Dicho esto volvemos por un momento a Navidad. Es evidente que su significación religiosa es ya minoritaria en Cataluña. ¿Acabará desapareciendo, pues? No lo creo. El solsticio de invierno, las celebraciones en torno al renacimiento del sol, se han celebrado en muchas sociedades, con ritos diversos, pero casi siempre con dos constantes: la celebración de la naturaleza, del retorno de la luz, de la esperanza de un nuevo crecimiento de los frutos. Y las comidas abundantes; el invierno era siempre duro, un tiempo de hambre para la mayoría, cuando ya quedaba poco de las cosechas anteriores, y antes de emprender esta travesía de hambre y frío era necesario, al menos, tomar fuerzas con algún manjar sustancioso.
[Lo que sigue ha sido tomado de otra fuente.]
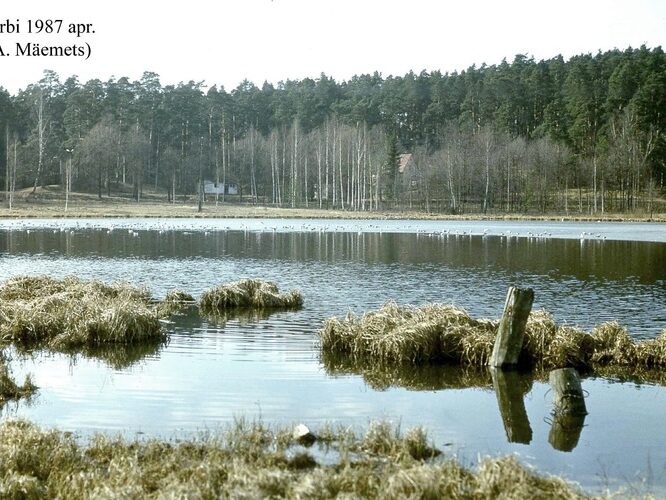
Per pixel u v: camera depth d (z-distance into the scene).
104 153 110.19
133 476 8.28
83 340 16.88
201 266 34.69
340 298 24.11
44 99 131.88
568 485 8.52
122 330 17.02
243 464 8.63
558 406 11.95
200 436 10.38
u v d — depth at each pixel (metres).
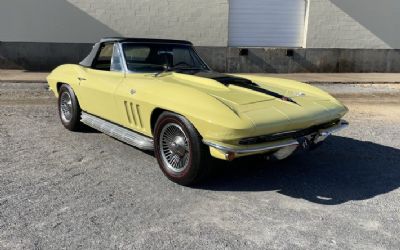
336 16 15.95
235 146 3.71
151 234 3.21
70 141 5.66
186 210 3.65
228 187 4.21
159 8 14.49
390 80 14.13
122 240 3.11
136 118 4.64
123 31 14.38
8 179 4.22
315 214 3.65
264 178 4.50
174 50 5.42
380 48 16.50
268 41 15.93
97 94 5.22
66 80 5.92
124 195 3.93
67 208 3.61
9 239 3.07
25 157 4.93
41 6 13.69
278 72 15.80
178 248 3.02
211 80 4.51
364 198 4.03
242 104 4.00
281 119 3.88
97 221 3.39
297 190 4.19
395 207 3.84
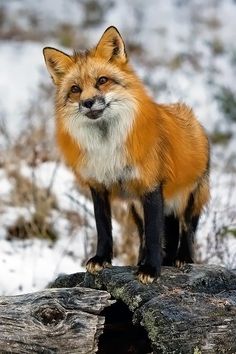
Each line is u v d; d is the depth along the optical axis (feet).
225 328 37.50
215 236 56.85
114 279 40.73
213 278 41.19
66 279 45.68
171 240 49.06
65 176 72.49
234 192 71.05
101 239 43.50
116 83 41.63
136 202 45.80
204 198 48.73
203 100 97.09
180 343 36.86
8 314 37.14
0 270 55.42
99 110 40.68
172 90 94.89
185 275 41.32
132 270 41.91
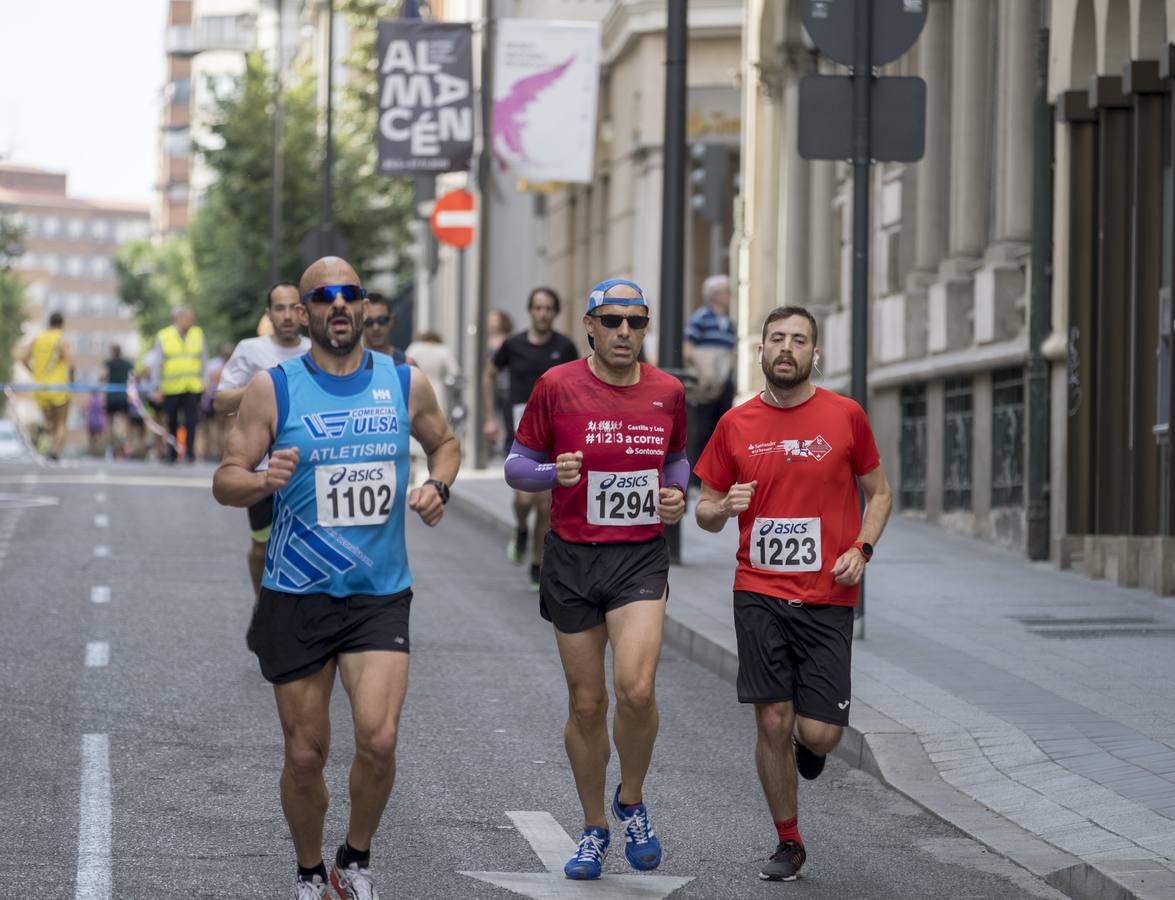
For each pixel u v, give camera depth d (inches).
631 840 408.2
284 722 365.1
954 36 1118.4
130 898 371.6
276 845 417.7
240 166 3088.1
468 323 2202.3
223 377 621.9
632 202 2041.1
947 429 1118.4
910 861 422.3
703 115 2010.3
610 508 409.4
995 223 1073.5
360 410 366.9
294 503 365.1
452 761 513.7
Estamos muy lejos de aquellas sociedades. Seguimos celebrando la vuelta de la luz, pero más como un símbolo que como una necesidad, ya no sufrimos restricciones ni horas oscuras. Seguimos teniendo el árbol como imagen de Navidad, una herencia de tradiciones distintas a la católica, con un rito tan bonito y lleno de sentido, entre nosotros, como el tió, una naturaleza a la que castigamos y nos devuelve turrones y dulces. La Iglesia se apropió de la fiesta del solsticio convirtiéndola en Navidad. Pero aportó algo diferente y, desde mi punto de vista, muy valioso: hizo también un momento de celebración del nacimiento, de las criaturas, de las madres, de la ternura y la inocencia. Un día para rehacer los vínculos familiares, de vuelta a casa, introduciendo así un punto de emoción primigenia, que carecían de las celebraciones antiguas, centradas en una trascendencia diferente, la magia ancestral, no la humana del amor que se mantiene.
Y este sentido de Navidad, me parece, es lo que hay que preservar, seamos o no creyentes. Porque en nuestra cultura, que cada día celebra con más deleite el triunfo de los más fuertes, apenas hay lugar para la gente pequeña y la ternura, que se acaban considerando como lo que nunca se acabará, que se nos da porque sí. Como la propia naturaleza. Y cada día comprobamos de forma más clara que la ternura y la inocencia, como la naturaleza, también pueden ser corrompidas y aniquiladas.
Por eso, en el debate de cada año sobre tradición y modernidad, habría que mantener este sentido de respeto por lo que nace, por el humilde, por la luz que surge del encuentro. No sea que, olvidando el sentido religioso, olvidemos también uno de los vínculos humanos más valiosos.